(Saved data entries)
◇ ◇ ◇ ◇ ◇ ◇ ◇

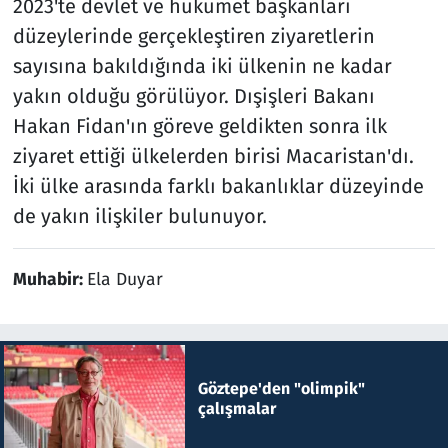
2023'te devlet ve hükümet başkanları
düzeylerinde gerçekleştiren ziyaretlerin
sayısına bakıldığında iki ülkenin ne kadar
yakın olduğu görülüyor. Dışişleri Bakanı
Hakan Fidan'ın göreve geldikten sonra ilk
ziyaret ettiği ülkelerden birisi Macaristan'dı.
İki ülke arasında farklı bakanlıklar düzeyinde
de yakın ilişkiler bulunuyor.
Muhabir:
Ela Duyar
Göztepe'den "olimpik"
çalışmalar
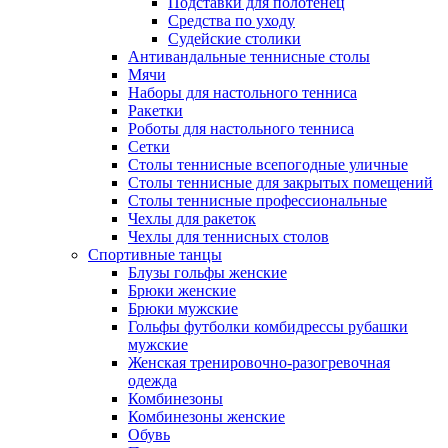
Подставки для полотенец
Средства по уходу
Судейские столики
Антивандальные теннисные столы
Мячи
Наборы для настольного тенниса
Ракетки
Роботы для настольного тенниса
Сетки
Столы теннисные всепогодные уличные
Столы теннисные для закрытых помещений
Столы теннисные профессиональные
Чехлы для ракеток
Чехлы для теннисных столов
Спортивные танцы
Блузы гольфы женские
Брюки женские
Брюки мужские
Гольфы футболки комбидрессы рубашки
мужские
Женская тренировочно-разогревочная
одежда
Комбинезоны
Комбинезоны женские
Обувь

◇ ◇ ◇ ◇ ◇ ◇ ◇

Report the lines above that have the word "тенниса" in them.

WRITTEN SOLUTION:
Наборы для настольного тенниса
Роботы для настольного тенниса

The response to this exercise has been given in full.